(Beginning of TASK INPUT)

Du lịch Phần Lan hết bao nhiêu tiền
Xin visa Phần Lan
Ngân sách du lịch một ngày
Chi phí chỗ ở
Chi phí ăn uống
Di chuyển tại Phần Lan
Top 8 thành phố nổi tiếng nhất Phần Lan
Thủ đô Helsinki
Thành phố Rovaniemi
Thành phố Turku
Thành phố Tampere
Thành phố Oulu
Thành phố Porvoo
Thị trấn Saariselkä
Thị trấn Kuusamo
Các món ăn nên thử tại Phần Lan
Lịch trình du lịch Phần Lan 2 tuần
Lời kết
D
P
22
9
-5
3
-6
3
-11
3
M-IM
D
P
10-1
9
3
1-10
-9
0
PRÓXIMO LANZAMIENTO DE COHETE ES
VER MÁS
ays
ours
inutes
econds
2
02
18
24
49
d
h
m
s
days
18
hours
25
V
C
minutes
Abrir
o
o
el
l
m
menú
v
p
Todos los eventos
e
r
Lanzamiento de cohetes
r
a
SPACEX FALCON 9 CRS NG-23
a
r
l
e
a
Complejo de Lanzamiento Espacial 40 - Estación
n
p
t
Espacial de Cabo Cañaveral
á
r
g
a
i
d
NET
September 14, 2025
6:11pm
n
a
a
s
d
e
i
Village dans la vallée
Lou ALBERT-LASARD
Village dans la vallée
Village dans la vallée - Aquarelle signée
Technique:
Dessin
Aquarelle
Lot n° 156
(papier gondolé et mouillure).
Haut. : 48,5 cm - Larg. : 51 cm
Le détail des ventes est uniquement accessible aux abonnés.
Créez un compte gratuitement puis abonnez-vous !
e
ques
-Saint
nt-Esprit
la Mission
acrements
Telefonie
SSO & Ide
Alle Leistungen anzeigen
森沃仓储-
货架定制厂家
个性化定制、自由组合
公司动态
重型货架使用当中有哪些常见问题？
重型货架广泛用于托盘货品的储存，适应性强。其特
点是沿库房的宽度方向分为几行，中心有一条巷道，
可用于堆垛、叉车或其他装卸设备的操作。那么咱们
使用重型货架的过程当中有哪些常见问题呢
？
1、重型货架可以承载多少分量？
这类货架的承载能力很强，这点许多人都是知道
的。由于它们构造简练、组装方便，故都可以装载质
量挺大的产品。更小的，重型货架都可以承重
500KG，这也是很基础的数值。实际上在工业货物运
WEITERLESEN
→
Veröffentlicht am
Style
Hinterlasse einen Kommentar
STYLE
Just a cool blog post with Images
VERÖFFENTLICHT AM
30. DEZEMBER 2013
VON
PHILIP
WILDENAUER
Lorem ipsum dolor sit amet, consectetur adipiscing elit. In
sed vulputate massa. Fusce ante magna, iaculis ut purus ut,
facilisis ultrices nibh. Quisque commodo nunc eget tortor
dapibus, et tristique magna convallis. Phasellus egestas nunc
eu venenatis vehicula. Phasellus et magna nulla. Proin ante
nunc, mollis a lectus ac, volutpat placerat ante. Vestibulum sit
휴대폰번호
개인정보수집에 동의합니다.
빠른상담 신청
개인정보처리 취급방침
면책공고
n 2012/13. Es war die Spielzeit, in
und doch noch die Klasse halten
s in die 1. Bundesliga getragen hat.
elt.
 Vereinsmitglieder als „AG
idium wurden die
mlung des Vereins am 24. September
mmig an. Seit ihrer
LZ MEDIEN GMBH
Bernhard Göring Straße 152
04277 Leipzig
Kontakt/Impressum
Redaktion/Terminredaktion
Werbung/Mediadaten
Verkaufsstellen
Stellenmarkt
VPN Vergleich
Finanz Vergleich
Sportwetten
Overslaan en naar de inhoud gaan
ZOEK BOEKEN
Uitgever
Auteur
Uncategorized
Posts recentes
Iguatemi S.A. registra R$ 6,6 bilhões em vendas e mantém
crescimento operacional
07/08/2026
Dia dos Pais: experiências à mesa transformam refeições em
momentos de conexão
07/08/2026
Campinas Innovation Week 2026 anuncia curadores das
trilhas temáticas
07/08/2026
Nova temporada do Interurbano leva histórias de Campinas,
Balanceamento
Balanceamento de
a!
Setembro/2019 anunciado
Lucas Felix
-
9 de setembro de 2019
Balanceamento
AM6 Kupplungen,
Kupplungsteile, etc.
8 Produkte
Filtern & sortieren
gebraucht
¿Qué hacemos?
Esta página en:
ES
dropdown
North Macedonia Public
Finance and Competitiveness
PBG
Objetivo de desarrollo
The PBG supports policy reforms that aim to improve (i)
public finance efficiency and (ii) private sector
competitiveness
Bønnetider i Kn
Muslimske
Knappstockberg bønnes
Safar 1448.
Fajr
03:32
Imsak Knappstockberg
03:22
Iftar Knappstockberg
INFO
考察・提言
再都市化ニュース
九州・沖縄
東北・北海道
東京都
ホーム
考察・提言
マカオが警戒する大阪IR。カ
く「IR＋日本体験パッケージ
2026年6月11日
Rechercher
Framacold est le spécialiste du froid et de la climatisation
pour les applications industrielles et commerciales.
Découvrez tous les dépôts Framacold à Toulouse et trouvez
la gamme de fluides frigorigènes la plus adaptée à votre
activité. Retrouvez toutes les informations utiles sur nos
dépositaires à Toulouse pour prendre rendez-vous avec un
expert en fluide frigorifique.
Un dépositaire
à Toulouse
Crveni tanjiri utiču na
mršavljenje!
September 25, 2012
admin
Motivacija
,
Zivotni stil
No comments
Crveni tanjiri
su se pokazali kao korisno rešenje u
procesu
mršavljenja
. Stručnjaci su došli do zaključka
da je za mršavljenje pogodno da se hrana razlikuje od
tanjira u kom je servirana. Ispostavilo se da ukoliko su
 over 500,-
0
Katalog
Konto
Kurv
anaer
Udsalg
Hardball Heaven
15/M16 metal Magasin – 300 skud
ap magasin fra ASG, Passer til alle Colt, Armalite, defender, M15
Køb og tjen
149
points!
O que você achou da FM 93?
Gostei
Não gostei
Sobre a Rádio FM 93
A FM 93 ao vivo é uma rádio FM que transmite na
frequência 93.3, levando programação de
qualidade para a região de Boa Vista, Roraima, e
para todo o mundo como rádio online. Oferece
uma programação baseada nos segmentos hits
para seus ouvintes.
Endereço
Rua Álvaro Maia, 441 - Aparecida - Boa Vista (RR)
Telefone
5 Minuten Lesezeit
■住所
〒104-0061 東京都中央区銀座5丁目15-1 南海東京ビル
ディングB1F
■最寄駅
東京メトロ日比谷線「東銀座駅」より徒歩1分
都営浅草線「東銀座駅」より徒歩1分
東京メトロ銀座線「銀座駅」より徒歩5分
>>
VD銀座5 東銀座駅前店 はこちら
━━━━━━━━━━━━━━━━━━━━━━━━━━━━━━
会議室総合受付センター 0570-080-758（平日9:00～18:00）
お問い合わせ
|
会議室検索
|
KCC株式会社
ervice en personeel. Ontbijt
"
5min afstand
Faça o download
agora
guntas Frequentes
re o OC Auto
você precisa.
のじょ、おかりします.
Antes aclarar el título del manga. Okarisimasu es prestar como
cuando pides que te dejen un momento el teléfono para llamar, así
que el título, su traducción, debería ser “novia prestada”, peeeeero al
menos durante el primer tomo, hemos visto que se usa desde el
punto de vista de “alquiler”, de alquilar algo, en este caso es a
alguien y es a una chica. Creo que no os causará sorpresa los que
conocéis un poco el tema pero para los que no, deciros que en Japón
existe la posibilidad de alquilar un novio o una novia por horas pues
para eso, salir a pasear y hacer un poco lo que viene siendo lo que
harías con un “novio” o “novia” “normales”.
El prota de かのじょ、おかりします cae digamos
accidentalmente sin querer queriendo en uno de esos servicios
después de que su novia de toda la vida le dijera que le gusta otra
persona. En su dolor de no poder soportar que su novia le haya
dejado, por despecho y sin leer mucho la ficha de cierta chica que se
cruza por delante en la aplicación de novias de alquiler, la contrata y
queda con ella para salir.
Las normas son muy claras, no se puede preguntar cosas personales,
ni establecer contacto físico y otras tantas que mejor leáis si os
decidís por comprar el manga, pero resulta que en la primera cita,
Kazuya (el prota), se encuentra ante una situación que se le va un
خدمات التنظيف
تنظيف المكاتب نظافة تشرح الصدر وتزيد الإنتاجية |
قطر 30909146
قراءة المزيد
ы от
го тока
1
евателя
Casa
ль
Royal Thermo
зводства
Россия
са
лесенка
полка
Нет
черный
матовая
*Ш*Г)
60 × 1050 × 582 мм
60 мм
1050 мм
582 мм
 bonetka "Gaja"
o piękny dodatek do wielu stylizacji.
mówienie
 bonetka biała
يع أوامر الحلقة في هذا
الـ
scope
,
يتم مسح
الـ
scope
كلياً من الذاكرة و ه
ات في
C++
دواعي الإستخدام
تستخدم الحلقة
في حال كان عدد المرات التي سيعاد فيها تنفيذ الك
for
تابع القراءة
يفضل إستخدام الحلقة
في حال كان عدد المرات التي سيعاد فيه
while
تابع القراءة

(End of TASK INPUT)

PROBLEM - Where does "سيعاد" occur in the data? Copy each line that has it.

EXERCISE RESULT -
في حال كان عدد المرات التي سيعاد فيها تنفيذ الك
في حال كان عدد المرات التي سيعاد فيه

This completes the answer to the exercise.